EZRA POUND (Poet) American poet, editor and critic, considered one of the originators of 20th Century literary modernism. A fiercely individual rebel (W.B. Yeats called him a "solitary volcano") Pound challenged many of the common views of his time, all along maintaining that poetry is the highest of arts. He was a tireless and generous advocate of fellow writers whom he considered worthy, including T.S. Eliot, James Joyce, Ernest Hemingway and Elizabeth Bishop's own mentor Marianne Moore. Devastated by the slaughter of World War I, Pound sought economic explanations for the carnage, theories of an increasingly anti-Semitic character. In the nineteen-thirties, living in Italy, he embraced Mussolini and Fascism. His broadcasts over Rome Radio in the forties led to his arrest and, when he was found unfit to stand trial for treason, to his being remanded to St Elizabeths, a Federal mental hospital in Washington where Bishop visited him in 1949. Pound's major work was the Cantos, which was published in ten sections between 1925 and 1969, and then as a one-volume collected edition, The Cantos Of Ezra Pound I-CXVII (1970).
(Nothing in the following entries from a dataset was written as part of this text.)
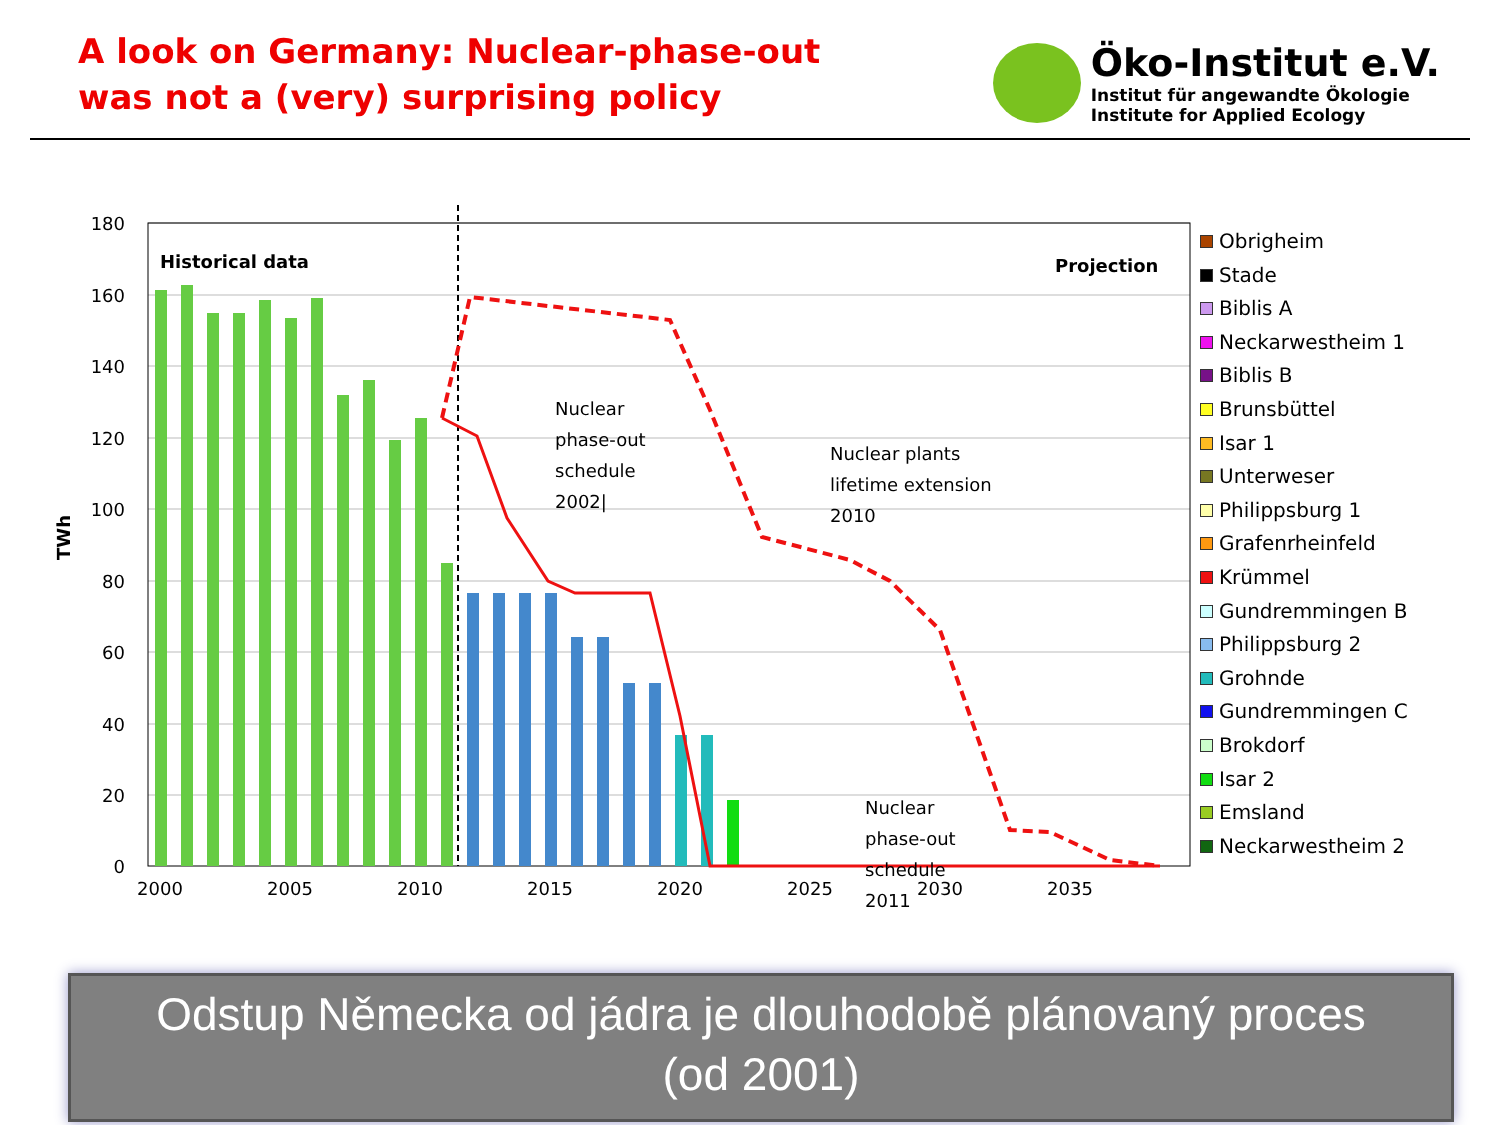A look on Germany: Nuclear-phase-out
was not a (very) surprising policy
Öko-Institut e.V.
Institut für angewandte Ökologie
Institute for Applied Ecology
180
160
140
120
100
80
60
40
20
0
TWh
2000
2005
2010
2015
2020
2025
2030
2035
Historical data
Projection
Nuclear
phase-out
schedule
2002|
Nuclear plants
lifetime extension
2010
Nuclear
phase-out
schedule
2011
Obrigheim
Stade
Biblis A
Neckarwestheim 1
Biblis B
Brunsbüttel
Isar 1
Unterweser
Philippsburg 1
Grafenrheinfeld
Krümmel
Gundremmingen B
Philippsburg 2
Grohnde
Gundremmingen C
Brokdorf
Isar 2
Emsland
Neckarwestheim 2
Odstup Německa od jádra je dlouhodobě plánovaný proces
(od 2001)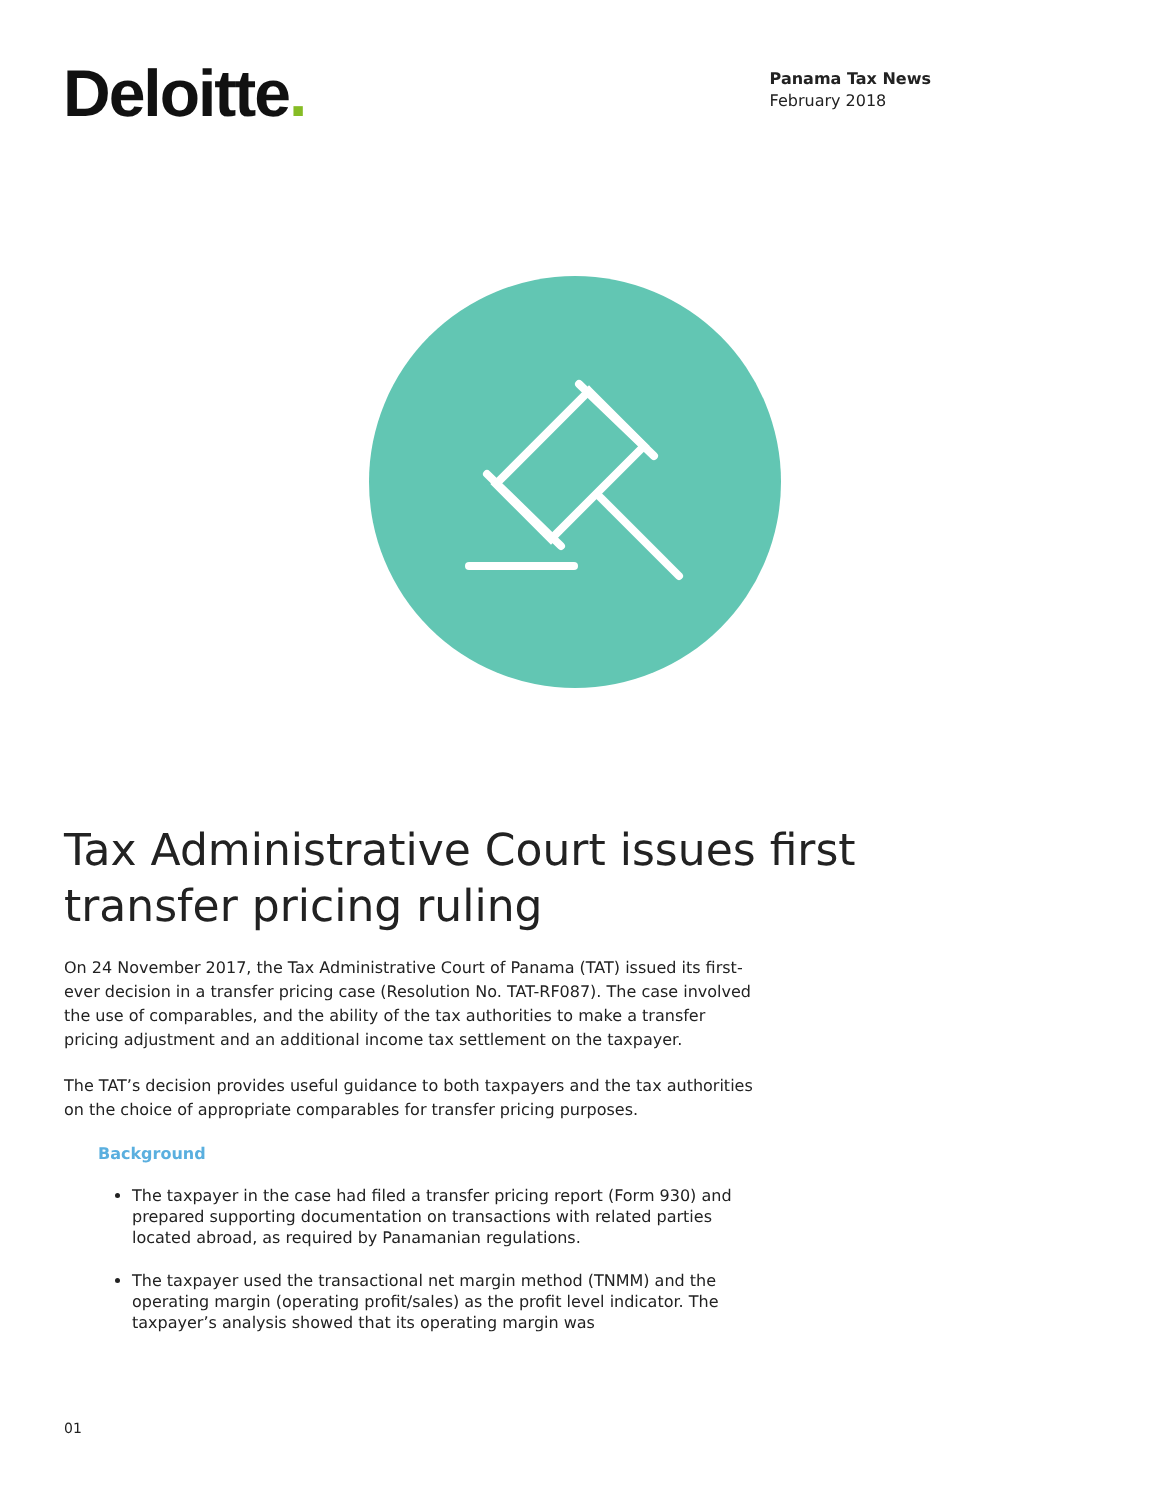Deloitte.
Panama Tax News
February 2018
Tax Administrative Court issues first transfer pricing ruling
On 24 November 2017, the Tax Administrative Court of Panama (TAT) issued its first-ever decision in a transfer pricing case (Resolution No. TAT-RF087). The case involved the use of comparables, and the ability of the tax authorities to make a transfer pricing adjustment and an additional income tax settlement on the taxpayer.
The TAT’s decision provides useful guidance to both taxpayers and the tax authorities on the choice of appropriate comparables for transfer pricing purposes.
Background
The taxpayer in the case had filed a transfer pricing report (Form 930) and prepared supporting documentation on transactions with related parties located abroad, as required by Panamanian regulations.
The taxpayer used the transactional net margin method (TNMM) and the operating margin (operating profit/sales) as the profit level indicator. The taxpayer’s analysis showed that its operating margin was
01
MANYTRACKS (Producers) This is ManyTracks’ first time out as a theatre company. Its mission is “Different Tracks to making Theatre”, and suggests not only a creative openness as far as the type or genre of work we are interested in – be it straight theater, musical theatre, solo performances, dance or a mix, but also pertains to our interest in exploring different ways on how theatre pieces are conceived.

When it comes to selecting material, ManyTracks has no political agenda, no beliefs other than the steadfast conviction, that it’s the questions that matter, not the answers. The world is a complex place, and for every position, there exists its polar opposite. Rather than taking sides, ManyTracks is interested in pursuing projects, which focus on presenting these conundrums that make our world.